The recent shootings in
Baton Rouge, Minnesota
and Dallas © 2016



An eye for an eye,
and a tooth for a tooth.

Problem is, that philosophy,
leaves us blind and toothless.



The police officers, who killed the young black men in Baton Rouge and in Minnesota, have yet to be brought to justice. That day is coming, however. That’s the way things are done in a democracy. What’s also done in a democracy, people who vote are called to serve on juries. Those serving on juries can decide how rogue police officers are dealt with. So if you don’t vote, don’t complain too much about the verdicts.
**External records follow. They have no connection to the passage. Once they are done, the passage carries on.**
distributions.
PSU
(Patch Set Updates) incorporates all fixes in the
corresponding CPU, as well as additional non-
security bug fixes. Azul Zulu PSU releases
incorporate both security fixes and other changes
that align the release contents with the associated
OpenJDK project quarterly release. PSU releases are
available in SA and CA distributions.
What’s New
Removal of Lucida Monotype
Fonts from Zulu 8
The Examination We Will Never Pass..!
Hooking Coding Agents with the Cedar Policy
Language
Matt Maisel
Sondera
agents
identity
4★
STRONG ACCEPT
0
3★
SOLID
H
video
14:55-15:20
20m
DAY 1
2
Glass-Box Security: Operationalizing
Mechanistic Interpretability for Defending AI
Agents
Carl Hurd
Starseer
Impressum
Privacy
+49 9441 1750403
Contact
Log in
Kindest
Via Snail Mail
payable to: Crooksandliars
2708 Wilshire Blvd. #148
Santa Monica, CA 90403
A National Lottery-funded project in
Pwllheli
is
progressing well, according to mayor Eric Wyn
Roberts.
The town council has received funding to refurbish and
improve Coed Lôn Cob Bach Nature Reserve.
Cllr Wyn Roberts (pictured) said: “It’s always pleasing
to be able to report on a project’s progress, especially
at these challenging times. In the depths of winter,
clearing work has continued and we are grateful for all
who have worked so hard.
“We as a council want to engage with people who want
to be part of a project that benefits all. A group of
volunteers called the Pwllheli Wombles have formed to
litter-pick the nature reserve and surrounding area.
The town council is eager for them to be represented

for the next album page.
Meanwhile, in Dallas, police officers, who had absolutely nothing to do with the police shootings in Baton Rouge or Minnesota, were singled out solely because they were police officers and because they were white. Their shootings were equally wrong.

Both shootings amounted to injustices, and those who committed both injustices deserve the highest form of punishment. Martin Luther King, Jr. once said it best, “Injustice anywhere threatens justice everywhere,” and we saw some of that in Dallas.

If you don’t want to live in a society where people on both sides can break the law at will and try to justify it, both shootings should sadden you and give you pause about stereotyping groups of people, be they young black males or police officers.

Whether the person committing a deadly injustice wears blue or is a street crook, both deserve equal punishment. It is only when people can see equal punishment, in effect, for equal crimes, that their respect for the legal system will be restored.